## Problem requirements
Exactly the lines from the start of the data below through the line containing "15 juni 2022 Geslaagde managementdag" must be returned, and no others.

[Saved entries]

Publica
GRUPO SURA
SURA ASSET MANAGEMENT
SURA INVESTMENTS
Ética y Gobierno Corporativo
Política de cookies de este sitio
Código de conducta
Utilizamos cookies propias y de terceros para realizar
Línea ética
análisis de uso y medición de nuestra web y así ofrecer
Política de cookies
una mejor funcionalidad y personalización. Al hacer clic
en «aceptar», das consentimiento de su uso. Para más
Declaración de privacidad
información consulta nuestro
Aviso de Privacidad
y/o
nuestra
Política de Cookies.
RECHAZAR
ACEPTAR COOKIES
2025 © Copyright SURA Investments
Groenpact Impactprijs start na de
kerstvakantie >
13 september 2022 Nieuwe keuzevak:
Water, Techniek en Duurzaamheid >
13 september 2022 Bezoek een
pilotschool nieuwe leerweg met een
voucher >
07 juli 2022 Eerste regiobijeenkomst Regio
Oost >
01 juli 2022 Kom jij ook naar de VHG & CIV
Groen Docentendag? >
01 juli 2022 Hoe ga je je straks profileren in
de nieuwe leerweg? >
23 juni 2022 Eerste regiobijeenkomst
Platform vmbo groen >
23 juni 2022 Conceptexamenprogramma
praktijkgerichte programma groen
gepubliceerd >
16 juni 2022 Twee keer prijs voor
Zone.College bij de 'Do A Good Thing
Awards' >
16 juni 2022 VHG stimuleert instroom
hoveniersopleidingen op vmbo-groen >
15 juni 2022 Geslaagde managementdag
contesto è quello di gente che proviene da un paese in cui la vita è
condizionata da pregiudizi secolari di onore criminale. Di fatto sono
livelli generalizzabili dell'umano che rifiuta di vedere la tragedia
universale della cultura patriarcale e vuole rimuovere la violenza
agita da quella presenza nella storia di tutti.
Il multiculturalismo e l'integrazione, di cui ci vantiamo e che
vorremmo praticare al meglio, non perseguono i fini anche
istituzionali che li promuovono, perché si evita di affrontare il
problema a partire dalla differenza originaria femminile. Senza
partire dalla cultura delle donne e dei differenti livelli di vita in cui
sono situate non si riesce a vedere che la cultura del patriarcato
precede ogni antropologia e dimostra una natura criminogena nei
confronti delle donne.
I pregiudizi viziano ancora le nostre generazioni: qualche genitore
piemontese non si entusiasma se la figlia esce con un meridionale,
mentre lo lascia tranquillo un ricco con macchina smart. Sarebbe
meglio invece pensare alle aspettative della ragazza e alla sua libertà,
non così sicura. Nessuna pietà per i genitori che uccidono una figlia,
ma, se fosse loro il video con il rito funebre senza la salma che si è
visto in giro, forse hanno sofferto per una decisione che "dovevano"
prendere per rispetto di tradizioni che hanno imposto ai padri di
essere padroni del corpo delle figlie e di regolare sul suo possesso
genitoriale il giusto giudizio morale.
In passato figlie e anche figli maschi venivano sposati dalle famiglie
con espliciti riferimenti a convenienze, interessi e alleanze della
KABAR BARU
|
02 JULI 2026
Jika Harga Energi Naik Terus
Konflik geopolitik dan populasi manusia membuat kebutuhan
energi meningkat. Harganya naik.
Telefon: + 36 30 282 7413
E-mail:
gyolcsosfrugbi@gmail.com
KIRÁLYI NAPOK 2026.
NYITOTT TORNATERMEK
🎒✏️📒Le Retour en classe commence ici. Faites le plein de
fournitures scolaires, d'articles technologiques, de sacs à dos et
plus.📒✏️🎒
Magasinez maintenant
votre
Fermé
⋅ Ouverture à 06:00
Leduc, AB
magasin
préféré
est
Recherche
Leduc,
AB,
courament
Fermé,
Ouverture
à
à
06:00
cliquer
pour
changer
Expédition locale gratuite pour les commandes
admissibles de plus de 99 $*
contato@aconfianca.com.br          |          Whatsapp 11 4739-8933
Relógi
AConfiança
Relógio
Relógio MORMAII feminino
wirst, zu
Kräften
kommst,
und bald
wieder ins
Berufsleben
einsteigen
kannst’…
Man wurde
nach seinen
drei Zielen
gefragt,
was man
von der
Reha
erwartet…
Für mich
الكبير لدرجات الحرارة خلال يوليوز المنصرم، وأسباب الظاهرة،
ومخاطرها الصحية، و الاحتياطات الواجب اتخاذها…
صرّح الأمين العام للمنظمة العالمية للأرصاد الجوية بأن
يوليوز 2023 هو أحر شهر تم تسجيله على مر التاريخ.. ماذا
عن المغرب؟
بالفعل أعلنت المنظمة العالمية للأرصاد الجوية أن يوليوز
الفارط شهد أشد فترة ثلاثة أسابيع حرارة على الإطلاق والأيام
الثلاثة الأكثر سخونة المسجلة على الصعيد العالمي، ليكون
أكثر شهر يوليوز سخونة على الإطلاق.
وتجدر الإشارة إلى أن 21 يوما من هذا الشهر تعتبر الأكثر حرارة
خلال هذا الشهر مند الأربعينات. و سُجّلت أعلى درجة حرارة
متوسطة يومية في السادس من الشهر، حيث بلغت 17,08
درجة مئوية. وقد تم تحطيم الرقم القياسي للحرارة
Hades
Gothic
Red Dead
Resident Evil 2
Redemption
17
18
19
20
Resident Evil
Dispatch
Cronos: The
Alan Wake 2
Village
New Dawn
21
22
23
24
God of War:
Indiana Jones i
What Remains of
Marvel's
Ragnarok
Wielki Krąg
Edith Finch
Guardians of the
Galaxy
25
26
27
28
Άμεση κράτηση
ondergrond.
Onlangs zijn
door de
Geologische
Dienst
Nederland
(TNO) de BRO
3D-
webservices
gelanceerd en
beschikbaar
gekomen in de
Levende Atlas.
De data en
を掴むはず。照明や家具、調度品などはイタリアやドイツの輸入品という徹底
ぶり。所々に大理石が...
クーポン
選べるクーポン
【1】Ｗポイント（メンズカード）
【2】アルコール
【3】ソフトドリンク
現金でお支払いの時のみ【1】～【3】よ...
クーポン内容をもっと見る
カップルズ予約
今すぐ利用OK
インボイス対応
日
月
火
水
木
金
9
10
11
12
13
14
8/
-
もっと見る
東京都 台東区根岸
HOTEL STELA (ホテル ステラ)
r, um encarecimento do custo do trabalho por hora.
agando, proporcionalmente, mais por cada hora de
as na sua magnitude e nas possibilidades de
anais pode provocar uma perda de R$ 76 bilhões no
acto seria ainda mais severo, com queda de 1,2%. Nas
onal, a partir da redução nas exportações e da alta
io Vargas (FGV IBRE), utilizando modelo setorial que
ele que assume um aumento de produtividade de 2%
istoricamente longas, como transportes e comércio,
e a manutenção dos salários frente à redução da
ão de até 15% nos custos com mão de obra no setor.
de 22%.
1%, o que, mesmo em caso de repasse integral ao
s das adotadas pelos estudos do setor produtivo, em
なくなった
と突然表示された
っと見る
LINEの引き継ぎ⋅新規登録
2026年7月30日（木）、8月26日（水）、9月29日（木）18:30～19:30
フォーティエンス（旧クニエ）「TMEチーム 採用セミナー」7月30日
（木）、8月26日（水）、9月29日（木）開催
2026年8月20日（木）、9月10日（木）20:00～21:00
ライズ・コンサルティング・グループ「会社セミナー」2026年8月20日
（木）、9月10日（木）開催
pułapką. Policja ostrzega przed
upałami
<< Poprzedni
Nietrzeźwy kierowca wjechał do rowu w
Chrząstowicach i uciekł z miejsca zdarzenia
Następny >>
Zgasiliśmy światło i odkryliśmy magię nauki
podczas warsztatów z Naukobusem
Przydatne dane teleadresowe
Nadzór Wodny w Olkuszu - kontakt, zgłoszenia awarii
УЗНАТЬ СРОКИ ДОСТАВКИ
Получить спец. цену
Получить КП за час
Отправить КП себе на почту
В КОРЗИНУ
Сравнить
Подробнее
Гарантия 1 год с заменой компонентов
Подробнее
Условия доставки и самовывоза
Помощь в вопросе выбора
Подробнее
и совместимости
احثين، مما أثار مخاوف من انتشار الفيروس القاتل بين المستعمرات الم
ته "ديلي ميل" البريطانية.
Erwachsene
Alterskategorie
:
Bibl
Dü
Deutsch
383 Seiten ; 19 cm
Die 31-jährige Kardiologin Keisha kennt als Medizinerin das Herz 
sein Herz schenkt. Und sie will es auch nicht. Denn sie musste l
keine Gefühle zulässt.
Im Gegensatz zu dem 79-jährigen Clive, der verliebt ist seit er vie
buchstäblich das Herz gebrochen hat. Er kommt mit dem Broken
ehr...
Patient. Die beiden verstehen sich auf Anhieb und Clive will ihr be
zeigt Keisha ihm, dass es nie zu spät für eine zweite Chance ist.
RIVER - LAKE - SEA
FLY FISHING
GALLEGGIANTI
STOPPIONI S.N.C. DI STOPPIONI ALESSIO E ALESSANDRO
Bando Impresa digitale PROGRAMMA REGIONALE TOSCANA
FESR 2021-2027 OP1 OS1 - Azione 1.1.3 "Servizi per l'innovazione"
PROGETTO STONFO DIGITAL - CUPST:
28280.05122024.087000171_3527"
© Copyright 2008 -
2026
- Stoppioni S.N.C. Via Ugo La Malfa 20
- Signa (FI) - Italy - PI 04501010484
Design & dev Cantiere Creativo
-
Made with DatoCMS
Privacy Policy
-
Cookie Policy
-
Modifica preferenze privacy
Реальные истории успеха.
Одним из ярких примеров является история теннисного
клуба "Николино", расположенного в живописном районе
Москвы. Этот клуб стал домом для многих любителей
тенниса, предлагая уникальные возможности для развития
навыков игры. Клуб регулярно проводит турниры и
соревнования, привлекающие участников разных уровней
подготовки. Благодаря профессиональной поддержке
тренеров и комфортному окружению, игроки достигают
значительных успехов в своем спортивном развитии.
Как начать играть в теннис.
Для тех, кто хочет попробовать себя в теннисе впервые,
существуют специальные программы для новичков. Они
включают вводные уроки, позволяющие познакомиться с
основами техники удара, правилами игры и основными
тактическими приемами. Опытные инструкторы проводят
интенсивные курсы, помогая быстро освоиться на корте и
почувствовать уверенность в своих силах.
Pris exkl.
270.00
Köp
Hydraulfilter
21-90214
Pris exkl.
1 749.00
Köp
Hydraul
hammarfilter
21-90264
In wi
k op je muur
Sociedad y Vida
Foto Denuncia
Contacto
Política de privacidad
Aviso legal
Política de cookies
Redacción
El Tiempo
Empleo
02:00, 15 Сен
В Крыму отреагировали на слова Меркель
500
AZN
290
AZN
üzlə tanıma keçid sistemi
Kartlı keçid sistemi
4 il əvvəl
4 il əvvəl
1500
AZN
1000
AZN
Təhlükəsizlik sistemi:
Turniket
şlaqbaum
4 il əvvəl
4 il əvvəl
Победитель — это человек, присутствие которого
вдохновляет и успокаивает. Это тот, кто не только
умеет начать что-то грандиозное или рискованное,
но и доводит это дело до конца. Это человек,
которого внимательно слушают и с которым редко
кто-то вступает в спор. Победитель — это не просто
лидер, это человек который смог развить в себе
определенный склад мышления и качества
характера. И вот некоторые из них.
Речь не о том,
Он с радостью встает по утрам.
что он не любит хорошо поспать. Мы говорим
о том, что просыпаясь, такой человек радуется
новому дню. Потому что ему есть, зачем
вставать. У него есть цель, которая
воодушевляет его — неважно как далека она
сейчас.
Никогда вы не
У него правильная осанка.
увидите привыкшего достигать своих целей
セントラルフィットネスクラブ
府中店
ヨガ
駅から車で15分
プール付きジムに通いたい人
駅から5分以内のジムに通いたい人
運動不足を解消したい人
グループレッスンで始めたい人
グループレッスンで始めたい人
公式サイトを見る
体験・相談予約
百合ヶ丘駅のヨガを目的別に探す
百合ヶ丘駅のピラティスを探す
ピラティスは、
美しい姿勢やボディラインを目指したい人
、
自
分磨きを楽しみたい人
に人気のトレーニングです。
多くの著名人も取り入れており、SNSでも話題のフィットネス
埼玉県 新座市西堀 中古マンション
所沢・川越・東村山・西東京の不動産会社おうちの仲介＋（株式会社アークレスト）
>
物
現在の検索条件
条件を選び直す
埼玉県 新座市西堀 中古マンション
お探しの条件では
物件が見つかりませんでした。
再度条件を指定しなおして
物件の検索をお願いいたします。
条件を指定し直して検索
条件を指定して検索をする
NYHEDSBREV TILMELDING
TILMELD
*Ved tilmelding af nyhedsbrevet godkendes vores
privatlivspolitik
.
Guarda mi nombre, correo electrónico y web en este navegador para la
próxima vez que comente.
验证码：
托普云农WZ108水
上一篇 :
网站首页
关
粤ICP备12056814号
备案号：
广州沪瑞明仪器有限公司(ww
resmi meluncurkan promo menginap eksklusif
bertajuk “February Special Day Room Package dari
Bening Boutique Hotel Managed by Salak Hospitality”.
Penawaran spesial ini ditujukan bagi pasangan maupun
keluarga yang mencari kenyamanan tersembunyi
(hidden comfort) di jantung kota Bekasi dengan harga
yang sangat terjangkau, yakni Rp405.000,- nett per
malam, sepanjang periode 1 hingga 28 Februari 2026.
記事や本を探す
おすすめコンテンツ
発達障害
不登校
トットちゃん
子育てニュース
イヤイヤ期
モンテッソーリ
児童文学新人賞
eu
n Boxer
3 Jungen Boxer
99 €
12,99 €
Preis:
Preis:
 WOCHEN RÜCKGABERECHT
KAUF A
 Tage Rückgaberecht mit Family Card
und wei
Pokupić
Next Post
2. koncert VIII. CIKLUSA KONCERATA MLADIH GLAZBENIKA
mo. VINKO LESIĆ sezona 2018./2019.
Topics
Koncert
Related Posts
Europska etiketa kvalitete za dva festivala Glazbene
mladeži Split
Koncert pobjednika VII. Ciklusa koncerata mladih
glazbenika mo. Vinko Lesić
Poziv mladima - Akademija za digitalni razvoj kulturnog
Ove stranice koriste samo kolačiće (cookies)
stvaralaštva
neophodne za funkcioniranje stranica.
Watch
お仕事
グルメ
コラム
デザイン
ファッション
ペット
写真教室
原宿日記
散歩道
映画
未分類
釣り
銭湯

## Solution
Publica
GRUPO SURA
SURA ASSET MANAGEMENT
SURA INVESTMENTS
Ética y Gobierno Corporativo
Política de cookies de este sitio
Código de conducta
Utilizamos cookies propias y de terceros para realizar
Línea ética
análisis de uso y medición de nuestra web y así ofrecer
Política de cookies
una mejor funcionalidad y personalización. Al hacer clic
en «aceptar», das consentimiento de su uso. Para más
Declaración de privacidad
información consulta nuestro
Aviso de Privacidad
y/o
nuestra
Política de Cookies.
RECHAZAR
ACEPTAR COOKIES
2025 © Copyright SURA Investments
Groenpact Impactprijs start na de
kerstvakantie >
13 september 2022 Nieuwe keuzevak:
Water, Techniek en Duurzaamheid >
13 september 2022 Bezoek een
pilotschool nieuwe leerweg met een
voucher >
07 juli 2022 Eerste regiobijeenkomst Regio
Oost >
01 juli 2022 Kom jij ook naar de VHG & CIV
Groen Docentendag? >
01 juli 2022 Hoe ga je je straks profileren in
de nieuwe leerweg? >
23 juni 2022 Eerste regiobijeenkomst
Platform vmbo groen >
23 juni 2022 Conceptexamenprogramma
praktijkgerichte programma groen
gepubliceerd >
16 juni 2022 Twee keer prijs voor
Zone.College bij de 'Do A Good Thing
Awards' >
16 juni 2022 VHG stimuleert instroom
hoveniersopleidingen op vmbo-groen >
15 juni 2022 Geslaagde managementdag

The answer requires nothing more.